The risk factors for more advanced disease, requiring surgery, include increased intraocular pressure and iridocorneal adhesions.

Corneal transplantation is usually reserved for patients with substantially decreased visual acuity or when the disease is advanced and painful due to ruptured epithelial bullae. Penetrating keratoplasty (full thickness corneal transplantation) has been the transplant procedure of choice in the past. The newer techniques of posterior endothelial keratoplasty, such as Descemet membrane stripping endothelial keratoplasty (DSEK) and Descemet membrane endothelial keratoplasty (DMEK), have been shown to be successful.[9, 10]

Rare cases of corneal graft failure due to recurrence of PPMD in the donor graft have been reported, but the most common problem following a corneal transplant is related to uncontrolled glaucoma.[11]

To treat pain in eyes without good visual potential, other procedures, such as anterior stromal micropuncture, excimer laser phototherapeutic keratectomy, amniotic membrane transplantation, and conjunctival flap surgery, can also be considered.

When glaucoma medications no longer adequately control the intraocular pressure, glaucoma laser or incisional surgery may be required to prevent glaucomatous optic nerve damage. Surgery with limited success is often seen in patients with peripheral anterior synechiae without gonioscopy and elevated intraocular pressure. Poor intraocular pressure control, even with surgical intervention, is observed.

Depending on the severity of the condition, consultation with corneal and glaucoma subspecialists may be warranted.

The goals of pharmacotherapy are to reduce morbidity and to prevent complications.

Class Summary

Sodium chloride hypertonic ophthalmic solutions are used to dehydrate the cornea.

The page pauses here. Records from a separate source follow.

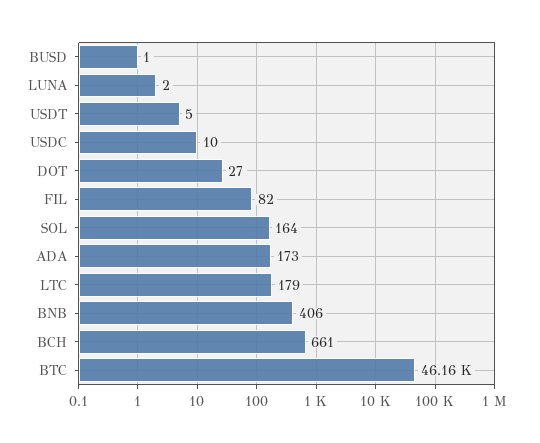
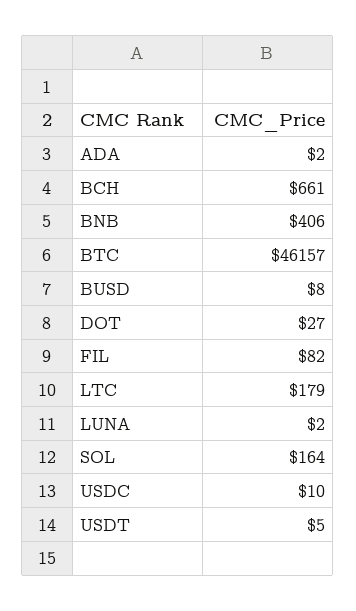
  {
-   "BUSD": 1,
+   "BUSD": 8,
    "LUNA": 2,
    "USDT": 5,
    "USDC": 10,
    "DOT": 27,
    "FIL": 82,
    "SOL": 164,
-   "ADA": 173,
+   "ADA": 2,
    "LTC": 179,
    "BNB": 406,
    "BCH": 661,
    "BTC": 46157
  }

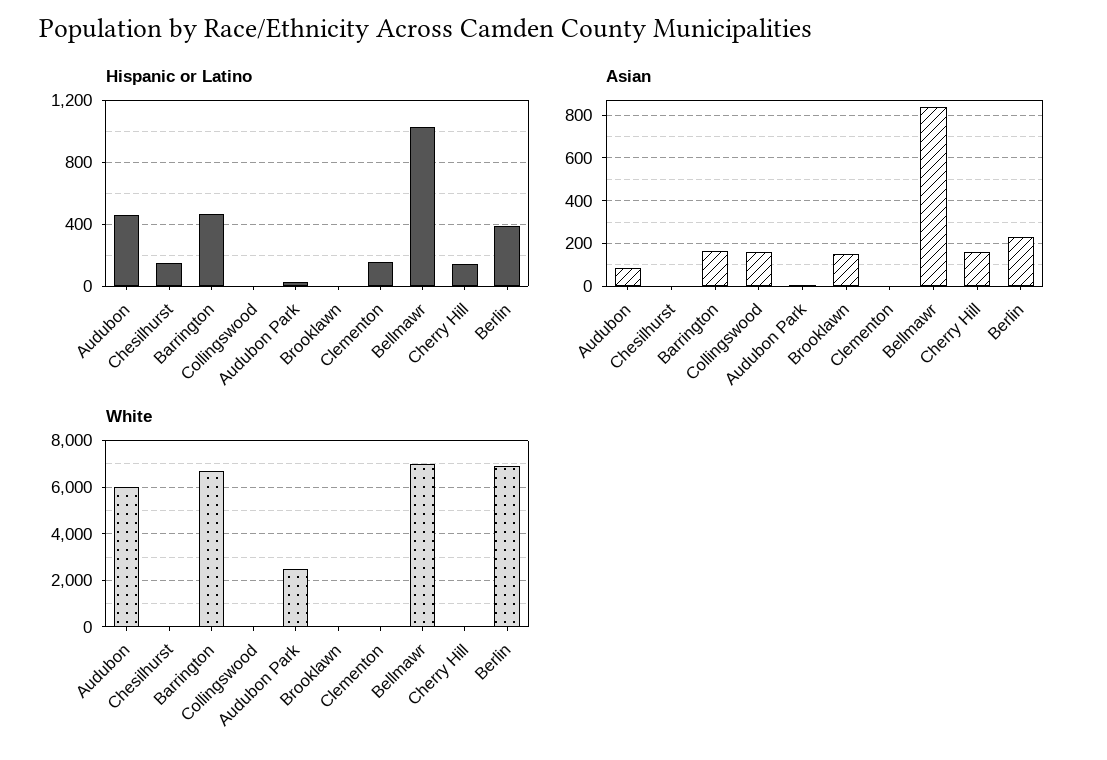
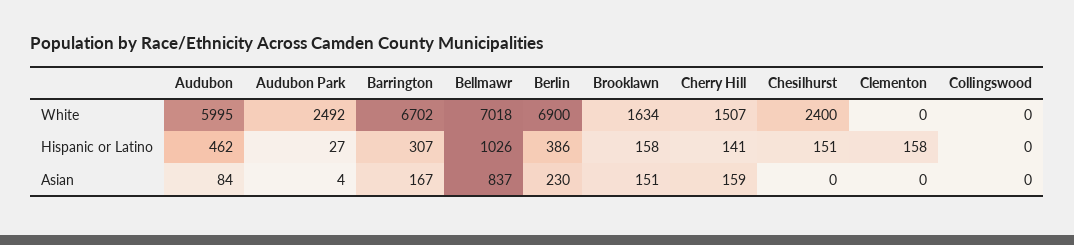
  {
    "Hispanic or Latino": {
      "Audubon": 462,
      "Chesilhurst": 151,
-     "Barrington": 450,
+     "Barrington": 307,
      "Collingswood": 0,
      "Audubon Park": 27,
-     "Brooklawn": 0,
+     "Brooklawn": 158,
      "Clementon": 158,
      "Bellmawr": 1026,
      "Cherry Hill": 141,
      "Berlin": 386
    },
    "Asian": {
      "Audubon": 84,
      "Chesilhurst": 0,
      "Barrington": 167,
-     "Collingswood": 150,
+     "Collingswood": 0,
      "Audubon Park": 4,
      "Brooklawn": 151,
      "Clementon": 0,
      "Bellmawr": 837,
      "Cherry Hill": 159,
      "Berlin": 230
    },
    "White": {
      "Audubon": 5995,
-     "Chesilhurst": 0,
+     "Chesilhurst": 2400,
      "Barrington": 6702,
      "Collingswood": 0,
      "Audubon Park": 2492,
-     "Brooklawn": 0,
+     "Brooklawn": 1634,
      "Clementon": 0,
      "Bellmawr": 7018,
-     "Cherry Hill": 0,
+     "Cherry Hill": 1507,
      "Berlin": 6900
    }
  }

Sodium chloride hypertonic, ophthalmic (Muro 128 Ophthalmic)

Used for temporary relief of corneal edema. Available as 2% and 5% ophthalmic solution concentrations and 5% ointment.

The frequency of follow-up care for patients with PPMD depends on the severity of disease.

Corneal erosion, secondary corneal ulcers, corneal scarring, graft rejection, endothelial failure, and other complications can occur and lead to corneal graft failure.

Glaucoma can be present prior to corneal transplantation or may result from corneal transplantation.

The prognosis is generally dependent on the severity of disease. In most cases, PPMD is a slowly progressive or nonprogressive disease. Patients with mild disease that is identified in adulthood have the best prognosis and are unlikely to require penetrating keratoplasty during their lifetime.